**Work to complete**
Nothing but a number should be given: how many lines of the records include "short"?

Collected data:
####

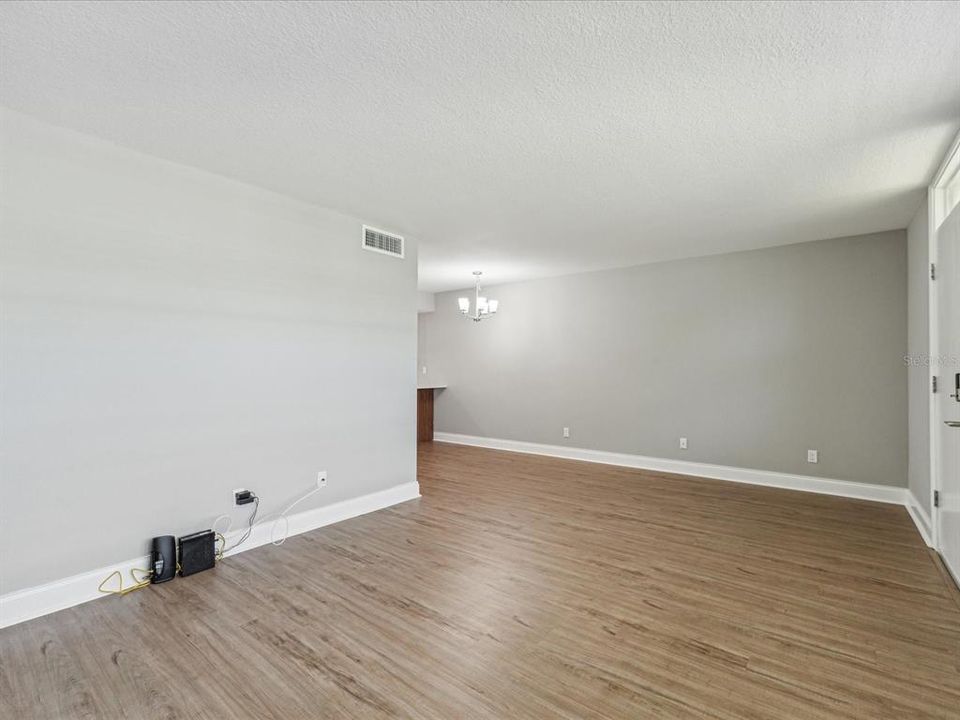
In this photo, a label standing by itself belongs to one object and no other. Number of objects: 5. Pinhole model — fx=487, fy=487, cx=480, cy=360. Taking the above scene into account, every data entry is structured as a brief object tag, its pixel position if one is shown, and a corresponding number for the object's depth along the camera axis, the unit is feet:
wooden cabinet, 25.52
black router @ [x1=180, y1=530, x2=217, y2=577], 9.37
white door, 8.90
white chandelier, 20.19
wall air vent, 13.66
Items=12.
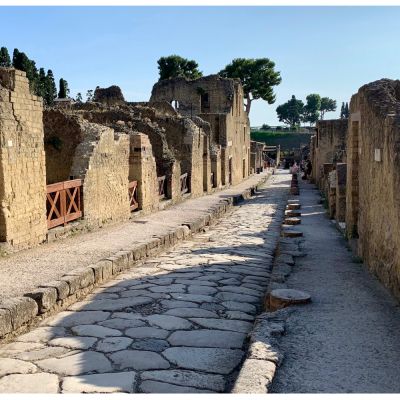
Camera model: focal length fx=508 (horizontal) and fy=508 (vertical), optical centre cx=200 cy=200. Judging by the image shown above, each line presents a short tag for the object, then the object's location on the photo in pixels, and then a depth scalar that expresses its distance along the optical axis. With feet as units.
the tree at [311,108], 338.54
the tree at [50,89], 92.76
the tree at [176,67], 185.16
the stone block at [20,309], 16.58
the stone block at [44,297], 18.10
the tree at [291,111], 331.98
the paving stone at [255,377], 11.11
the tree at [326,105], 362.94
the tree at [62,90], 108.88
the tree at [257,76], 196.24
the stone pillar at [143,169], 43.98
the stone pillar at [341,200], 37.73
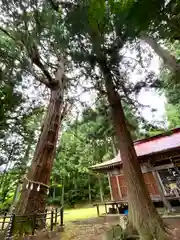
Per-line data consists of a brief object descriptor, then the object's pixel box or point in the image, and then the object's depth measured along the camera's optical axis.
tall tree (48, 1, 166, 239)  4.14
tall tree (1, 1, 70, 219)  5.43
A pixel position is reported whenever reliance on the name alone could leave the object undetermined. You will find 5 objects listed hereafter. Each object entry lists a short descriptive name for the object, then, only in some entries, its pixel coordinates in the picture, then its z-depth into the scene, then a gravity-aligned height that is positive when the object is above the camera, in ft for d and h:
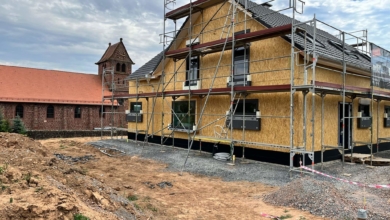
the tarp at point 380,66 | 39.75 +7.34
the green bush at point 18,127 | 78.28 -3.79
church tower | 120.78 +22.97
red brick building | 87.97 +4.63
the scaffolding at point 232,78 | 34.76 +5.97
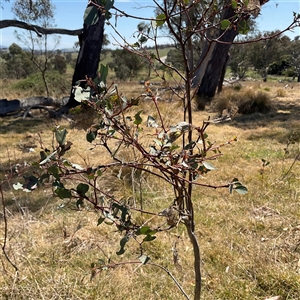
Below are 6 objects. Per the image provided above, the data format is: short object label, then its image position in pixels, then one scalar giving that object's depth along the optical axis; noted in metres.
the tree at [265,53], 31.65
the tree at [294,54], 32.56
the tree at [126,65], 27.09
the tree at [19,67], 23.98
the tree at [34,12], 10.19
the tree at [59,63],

####

**Result**
3